### SUPPLIED DATA

++++++++

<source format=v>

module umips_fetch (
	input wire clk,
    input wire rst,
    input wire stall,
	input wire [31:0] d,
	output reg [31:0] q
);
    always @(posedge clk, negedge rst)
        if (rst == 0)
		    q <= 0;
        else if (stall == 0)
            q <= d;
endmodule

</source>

++++++++

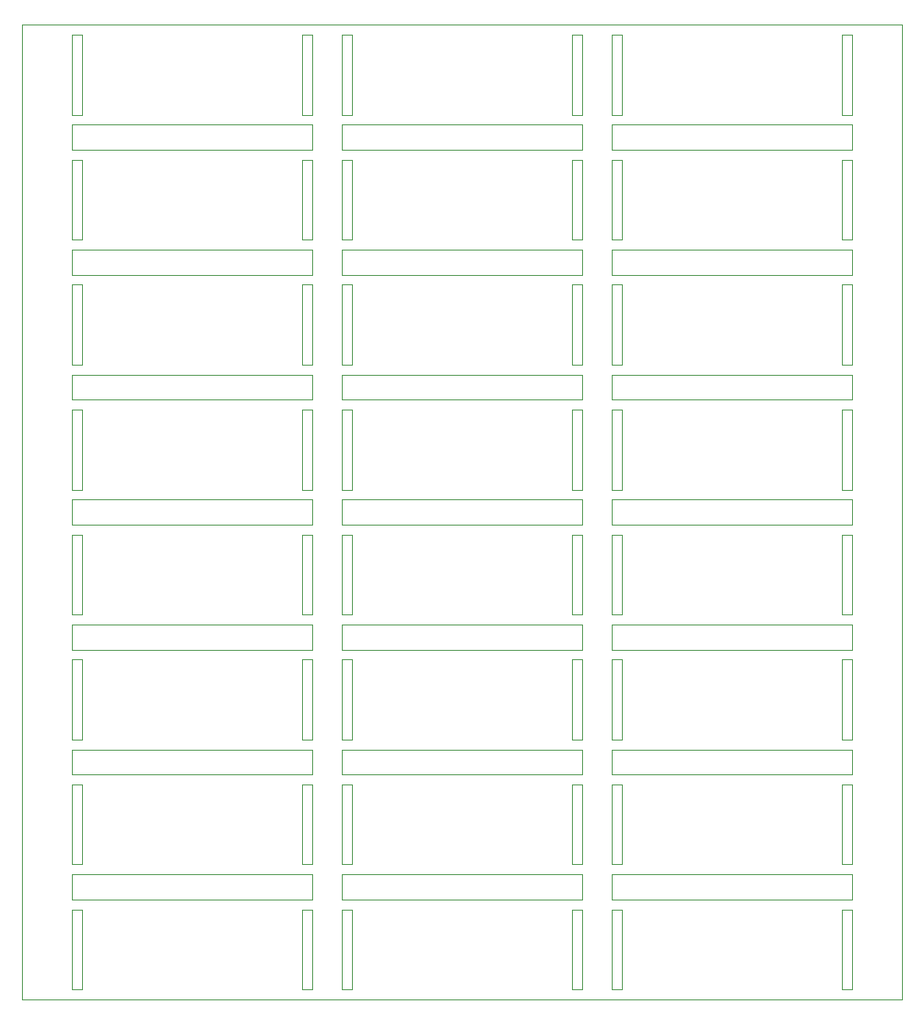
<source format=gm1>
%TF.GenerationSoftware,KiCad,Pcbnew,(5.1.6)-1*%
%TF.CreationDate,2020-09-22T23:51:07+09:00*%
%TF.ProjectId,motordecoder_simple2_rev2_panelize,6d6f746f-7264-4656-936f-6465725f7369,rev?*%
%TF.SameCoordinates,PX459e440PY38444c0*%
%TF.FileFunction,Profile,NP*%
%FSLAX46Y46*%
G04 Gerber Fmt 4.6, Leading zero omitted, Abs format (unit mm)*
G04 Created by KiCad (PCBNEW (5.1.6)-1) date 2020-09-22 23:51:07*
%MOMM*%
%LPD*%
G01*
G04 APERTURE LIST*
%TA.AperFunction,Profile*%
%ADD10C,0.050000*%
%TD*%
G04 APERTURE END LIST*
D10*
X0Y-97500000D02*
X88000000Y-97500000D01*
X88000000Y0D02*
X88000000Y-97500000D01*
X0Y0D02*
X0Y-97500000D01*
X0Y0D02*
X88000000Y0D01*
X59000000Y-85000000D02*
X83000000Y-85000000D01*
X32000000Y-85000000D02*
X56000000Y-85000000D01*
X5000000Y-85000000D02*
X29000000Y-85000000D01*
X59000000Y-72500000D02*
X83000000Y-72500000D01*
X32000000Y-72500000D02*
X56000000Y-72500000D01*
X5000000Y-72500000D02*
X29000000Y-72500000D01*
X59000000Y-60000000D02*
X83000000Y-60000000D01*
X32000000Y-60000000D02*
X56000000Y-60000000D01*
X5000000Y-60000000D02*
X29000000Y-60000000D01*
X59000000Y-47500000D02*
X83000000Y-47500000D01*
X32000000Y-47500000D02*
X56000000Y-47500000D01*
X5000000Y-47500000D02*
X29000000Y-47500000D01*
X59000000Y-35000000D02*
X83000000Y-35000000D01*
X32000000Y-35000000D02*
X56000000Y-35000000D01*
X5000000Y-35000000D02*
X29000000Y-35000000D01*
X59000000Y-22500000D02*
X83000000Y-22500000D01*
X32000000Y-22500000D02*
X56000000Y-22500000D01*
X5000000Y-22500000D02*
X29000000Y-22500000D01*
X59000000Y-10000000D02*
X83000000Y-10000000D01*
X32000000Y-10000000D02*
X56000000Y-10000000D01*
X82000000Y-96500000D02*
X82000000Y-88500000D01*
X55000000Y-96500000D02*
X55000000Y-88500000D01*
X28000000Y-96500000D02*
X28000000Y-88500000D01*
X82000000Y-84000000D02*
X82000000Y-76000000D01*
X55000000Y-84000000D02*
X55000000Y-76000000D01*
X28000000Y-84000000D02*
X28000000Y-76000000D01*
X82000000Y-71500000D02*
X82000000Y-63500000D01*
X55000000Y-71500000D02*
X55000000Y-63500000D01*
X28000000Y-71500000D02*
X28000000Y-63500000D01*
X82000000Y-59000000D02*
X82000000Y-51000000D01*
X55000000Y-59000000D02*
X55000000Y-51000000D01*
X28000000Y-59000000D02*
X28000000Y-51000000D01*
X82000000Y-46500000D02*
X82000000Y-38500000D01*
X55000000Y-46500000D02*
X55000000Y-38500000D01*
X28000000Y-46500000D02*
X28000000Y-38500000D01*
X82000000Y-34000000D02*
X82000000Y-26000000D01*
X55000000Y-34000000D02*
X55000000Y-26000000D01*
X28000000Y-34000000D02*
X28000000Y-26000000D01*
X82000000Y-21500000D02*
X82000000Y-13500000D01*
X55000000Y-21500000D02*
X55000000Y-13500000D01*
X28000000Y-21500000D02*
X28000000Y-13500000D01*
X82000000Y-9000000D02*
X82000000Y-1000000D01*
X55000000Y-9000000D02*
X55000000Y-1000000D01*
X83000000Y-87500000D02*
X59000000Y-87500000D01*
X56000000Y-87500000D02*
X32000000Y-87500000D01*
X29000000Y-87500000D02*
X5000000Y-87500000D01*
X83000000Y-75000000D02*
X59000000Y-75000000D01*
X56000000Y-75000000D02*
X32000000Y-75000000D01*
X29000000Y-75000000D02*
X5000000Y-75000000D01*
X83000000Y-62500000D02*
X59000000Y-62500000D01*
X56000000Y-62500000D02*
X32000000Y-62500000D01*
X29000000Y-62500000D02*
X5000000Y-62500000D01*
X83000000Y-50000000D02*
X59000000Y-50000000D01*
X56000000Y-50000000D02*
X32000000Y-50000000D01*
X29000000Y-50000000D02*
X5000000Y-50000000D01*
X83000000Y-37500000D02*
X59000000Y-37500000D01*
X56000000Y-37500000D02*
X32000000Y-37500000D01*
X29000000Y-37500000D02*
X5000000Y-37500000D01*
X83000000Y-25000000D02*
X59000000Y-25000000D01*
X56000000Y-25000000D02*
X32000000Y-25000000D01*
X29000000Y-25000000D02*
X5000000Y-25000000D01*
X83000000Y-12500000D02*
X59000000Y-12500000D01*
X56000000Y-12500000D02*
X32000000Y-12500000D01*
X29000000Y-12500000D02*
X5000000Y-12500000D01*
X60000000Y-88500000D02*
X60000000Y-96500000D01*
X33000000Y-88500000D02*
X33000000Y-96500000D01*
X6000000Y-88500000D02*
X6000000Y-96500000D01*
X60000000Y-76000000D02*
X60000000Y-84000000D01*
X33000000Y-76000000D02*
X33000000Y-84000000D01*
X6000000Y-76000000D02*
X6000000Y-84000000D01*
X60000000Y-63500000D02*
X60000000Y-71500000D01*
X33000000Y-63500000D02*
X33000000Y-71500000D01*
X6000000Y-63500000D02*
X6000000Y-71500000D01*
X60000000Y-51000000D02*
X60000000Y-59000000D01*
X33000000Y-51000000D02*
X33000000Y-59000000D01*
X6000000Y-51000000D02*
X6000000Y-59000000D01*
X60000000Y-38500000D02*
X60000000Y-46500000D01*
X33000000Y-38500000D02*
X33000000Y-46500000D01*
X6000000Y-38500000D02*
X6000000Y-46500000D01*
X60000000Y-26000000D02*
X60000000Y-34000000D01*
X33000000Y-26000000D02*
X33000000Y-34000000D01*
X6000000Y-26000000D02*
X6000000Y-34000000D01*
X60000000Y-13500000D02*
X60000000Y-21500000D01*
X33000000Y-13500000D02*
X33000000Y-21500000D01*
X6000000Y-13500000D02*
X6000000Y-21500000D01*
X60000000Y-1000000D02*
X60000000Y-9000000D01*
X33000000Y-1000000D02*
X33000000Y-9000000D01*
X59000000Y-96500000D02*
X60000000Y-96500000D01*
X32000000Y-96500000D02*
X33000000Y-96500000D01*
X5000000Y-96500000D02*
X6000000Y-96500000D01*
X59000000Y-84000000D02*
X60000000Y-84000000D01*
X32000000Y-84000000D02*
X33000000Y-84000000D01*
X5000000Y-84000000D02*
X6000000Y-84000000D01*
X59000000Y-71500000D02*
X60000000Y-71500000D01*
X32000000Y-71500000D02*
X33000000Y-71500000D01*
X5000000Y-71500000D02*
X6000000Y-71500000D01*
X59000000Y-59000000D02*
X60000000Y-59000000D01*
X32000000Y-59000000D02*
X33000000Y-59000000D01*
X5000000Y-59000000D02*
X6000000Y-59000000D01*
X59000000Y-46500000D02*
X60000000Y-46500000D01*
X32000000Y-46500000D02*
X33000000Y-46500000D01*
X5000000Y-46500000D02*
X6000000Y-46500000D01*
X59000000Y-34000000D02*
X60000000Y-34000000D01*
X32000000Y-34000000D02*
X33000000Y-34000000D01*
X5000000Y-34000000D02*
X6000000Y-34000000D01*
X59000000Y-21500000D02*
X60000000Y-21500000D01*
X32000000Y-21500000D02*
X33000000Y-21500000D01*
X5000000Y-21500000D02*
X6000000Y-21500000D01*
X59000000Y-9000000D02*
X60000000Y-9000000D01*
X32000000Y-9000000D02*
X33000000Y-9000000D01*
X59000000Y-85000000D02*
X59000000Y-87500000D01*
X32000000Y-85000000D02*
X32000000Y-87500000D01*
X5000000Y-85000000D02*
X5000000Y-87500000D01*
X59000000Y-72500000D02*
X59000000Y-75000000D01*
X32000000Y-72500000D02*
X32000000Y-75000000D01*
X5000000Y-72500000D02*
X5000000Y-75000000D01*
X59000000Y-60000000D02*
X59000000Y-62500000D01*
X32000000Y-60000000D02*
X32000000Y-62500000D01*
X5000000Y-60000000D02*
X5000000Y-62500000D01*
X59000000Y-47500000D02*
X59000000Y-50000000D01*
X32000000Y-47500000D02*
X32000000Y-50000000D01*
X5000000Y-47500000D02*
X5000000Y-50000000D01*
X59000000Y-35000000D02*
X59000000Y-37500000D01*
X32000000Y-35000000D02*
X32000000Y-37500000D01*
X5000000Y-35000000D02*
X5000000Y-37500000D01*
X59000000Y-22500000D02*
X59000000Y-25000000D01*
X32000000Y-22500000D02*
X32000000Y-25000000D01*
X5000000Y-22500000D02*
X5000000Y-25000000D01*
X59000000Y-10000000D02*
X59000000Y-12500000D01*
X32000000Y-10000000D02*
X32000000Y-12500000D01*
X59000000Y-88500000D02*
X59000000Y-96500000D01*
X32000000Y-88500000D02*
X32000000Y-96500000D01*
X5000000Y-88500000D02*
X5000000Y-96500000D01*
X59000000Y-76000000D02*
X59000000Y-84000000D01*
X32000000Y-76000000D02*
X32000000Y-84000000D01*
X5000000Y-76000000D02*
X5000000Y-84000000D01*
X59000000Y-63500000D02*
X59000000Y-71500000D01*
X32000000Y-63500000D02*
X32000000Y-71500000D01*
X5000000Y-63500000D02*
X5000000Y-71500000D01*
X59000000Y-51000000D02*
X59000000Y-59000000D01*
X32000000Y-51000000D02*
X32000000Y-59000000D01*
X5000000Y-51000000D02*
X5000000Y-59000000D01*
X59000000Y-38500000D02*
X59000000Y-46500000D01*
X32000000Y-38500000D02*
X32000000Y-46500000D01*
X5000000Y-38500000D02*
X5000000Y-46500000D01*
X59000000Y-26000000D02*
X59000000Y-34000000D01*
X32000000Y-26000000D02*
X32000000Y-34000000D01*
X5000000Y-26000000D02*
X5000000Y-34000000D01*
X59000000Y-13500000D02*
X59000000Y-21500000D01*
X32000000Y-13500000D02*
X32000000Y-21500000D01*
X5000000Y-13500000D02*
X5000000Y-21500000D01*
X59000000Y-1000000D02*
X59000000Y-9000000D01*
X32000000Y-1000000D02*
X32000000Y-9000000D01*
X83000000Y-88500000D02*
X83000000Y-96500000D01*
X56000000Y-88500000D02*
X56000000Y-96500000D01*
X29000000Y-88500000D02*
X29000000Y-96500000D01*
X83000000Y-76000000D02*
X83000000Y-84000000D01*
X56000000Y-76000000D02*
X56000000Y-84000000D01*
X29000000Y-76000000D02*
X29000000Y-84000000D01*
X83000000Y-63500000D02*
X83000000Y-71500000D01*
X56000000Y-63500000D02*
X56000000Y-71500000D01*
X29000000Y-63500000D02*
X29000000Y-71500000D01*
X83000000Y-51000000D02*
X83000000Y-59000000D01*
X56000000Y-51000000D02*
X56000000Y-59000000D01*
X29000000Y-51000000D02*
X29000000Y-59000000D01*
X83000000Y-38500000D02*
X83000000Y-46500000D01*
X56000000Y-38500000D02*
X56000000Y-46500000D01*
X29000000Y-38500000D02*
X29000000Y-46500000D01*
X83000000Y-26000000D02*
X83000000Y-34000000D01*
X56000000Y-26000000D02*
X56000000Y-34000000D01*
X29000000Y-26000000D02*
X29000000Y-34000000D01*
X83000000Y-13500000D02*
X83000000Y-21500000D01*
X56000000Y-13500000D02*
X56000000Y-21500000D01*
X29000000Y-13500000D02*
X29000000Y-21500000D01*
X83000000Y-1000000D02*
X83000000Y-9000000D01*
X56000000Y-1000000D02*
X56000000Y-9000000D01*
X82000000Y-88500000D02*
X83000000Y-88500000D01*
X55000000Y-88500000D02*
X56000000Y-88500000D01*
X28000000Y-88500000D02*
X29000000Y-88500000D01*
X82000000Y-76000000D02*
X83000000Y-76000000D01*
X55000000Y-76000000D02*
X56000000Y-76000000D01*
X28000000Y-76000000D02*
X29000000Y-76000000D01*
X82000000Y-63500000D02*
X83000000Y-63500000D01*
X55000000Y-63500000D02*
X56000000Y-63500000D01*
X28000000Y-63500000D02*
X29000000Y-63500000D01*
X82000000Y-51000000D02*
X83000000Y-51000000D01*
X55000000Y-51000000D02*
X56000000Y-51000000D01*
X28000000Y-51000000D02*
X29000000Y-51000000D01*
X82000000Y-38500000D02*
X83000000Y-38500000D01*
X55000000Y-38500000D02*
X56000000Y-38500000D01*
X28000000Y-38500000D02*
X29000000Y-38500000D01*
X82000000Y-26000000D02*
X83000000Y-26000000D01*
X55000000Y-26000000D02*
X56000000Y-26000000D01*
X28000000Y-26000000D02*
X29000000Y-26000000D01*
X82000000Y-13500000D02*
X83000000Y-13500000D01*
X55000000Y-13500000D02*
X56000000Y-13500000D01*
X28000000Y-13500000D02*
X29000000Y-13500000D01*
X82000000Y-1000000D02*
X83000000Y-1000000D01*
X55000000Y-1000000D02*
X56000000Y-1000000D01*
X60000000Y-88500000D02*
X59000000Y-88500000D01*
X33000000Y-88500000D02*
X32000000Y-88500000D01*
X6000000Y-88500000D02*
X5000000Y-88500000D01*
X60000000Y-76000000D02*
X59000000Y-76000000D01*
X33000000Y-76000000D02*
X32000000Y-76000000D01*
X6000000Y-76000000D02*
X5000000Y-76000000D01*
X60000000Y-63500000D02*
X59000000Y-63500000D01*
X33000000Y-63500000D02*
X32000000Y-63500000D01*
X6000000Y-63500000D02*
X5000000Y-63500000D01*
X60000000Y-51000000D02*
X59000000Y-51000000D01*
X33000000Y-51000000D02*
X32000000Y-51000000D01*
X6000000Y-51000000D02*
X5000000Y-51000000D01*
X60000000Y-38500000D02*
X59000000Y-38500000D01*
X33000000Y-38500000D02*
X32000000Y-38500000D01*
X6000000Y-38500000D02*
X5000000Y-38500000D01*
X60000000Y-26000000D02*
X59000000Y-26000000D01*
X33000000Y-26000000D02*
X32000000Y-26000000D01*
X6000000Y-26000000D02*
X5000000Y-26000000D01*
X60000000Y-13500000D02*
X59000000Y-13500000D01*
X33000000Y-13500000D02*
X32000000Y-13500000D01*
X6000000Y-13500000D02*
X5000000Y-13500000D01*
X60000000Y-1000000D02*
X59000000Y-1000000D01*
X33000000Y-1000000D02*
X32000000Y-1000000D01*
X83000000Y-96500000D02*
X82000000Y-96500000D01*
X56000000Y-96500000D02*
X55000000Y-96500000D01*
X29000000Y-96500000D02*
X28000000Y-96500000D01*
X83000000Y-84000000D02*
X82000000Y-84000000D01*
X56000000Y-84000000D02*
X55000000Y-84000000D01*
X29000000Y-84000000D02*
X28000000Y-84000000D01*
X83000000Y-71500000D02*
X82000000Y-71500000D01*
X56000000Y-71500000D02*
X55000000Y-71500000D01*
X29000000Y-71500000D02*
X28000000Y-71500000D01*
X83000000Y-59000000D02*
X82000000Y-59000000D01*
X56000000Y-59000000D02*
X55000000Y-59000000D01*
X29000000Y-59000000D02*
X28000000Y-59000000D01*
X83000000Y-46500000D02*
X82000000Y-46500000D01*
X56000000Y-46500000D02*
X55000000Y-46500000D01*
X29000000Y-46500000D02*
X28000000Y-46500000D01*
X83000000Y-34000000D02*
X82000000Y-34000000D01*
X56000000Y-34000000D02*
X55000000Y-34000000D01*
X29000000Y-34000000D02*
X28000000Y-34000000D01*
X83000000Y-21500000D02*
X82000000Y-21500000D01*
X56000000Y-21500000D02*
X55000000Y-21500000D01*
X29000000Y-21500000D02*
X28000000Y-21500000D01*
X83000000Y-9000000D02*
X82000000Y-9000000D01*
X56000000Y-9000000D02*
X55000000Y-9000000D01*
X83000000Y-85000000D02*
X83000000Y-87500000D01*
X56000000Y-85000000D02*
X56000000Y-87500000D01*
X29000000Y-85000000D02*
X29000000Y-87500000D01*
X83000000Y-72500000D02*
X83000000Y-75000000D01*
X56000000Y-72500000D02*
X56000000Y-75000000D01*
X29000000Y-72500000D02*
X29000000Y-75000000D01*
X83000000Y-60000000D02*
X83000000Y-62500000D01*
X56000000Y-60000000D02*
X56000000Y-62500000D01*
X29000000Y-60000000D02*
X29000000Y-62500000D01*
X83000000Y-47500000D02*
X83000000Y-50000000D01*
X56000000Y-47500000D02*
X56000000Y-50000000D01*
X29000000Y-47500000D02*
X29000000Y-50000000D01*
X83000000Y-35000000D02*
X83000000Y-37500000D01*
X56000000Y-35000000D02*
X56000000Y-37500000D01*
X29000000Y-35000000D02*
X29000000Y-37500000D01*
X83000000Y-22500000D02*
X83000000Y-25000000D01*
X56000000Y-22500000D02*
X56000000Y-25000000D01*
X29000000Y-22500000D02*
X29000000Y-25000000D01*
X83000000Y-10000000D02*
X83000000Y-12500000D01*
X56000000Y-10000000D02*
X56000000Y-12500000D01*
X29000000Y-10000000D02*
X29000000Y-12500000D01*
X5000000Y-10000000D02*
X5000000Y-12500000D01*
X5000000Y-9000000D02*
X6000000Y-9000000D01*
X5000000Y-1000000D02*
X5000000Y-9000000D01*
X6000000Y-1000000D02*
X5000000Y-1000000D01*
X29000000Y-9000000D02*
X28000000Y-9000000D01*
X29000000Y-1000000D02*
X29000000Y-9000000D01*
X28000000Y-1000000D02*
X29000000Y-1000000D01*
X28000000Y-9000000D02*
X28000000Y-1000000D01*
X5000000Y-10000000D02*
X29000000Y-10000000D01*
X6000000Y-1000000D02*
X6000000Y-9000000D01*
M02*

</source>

++++++++

### DIRECTIONS FOR THIS TASK
Above are the records; from them, give again exactly the lines from the one containing "X56000000Y-34000000D01*" to the one containing "X55000000Y-1000000D02*", both lines included, and nothing more.

### FINAL ANSWER
X56000000Y-34000000D01*
X29000000Y-26000000D02*
X29000000Y-34000000D01*
X83000000Y-13500000D02*
X83000000Y-21500000D01*
X56000000Y-13500000D02*
X56000000Y-21500000D01*
X29000000Y-13500000D02*
X29000000Y-21500000D01*
X83000000Y-1000000D02*
X83000000Y-9000000D01*
X56000000Y-1000000D02*
X56000000Y-9000000D01*
X82000000Y-88500000D02*
X83000000Y-88500000D01*
X55000000Y-88500000D02*
X56000000Y-88500000D01*
X28000000Y-88500000D02*
X29000000Y-88500000D01*
X82000000Y-76000000D02*
X83000000Y-76000000D01*
X55000000Y-76000000D02*
X56000000Y-76000000D01*
X28000000Y-76000000D02*
X29000000Y-76000000D01*
X82000000Y-63500000D02*
X83000000Y-63500000D01*
X55000000Y-63500000D02*
X56000000Y-63500000D01*
X28000000Y-63500000D02*
X29000000Y-63500000D01*
X82000000Y-51000000D02*
X83000000Y-51000000D01*
X55000000Y-51000000D02*
X56000000Y-51000000D01*
X28000000Y-51000000D02*
X29000000Y-51000000D01*
X82000000Y-38500000D02*
X83000000Y-38500000D01*
X55000000Y-38500000D02*
X56000000Y-38500000D01*
X28000000Y-38500000D02*
X29000000Y-38500000D01*
X82000000Y-26000000D02*
X83000000Y-26000000D01*
X55000000Y-26000000D02*
X56000000Y-26000000D01*
X28000000Y-26000000D02*
X29000000Y-26000000D01*
X82000000Y-13500000D02*
X83000000Y-13500000D01*
X55000000Y-13500000D02*
X56000000Y-13500000D01*
X28000000Y-13500000D02*
X29000000Y-13500000D01*
X82000000Y-1000000D02*
X83000000Y-1000000D01*
X55000000Y-1000000D02*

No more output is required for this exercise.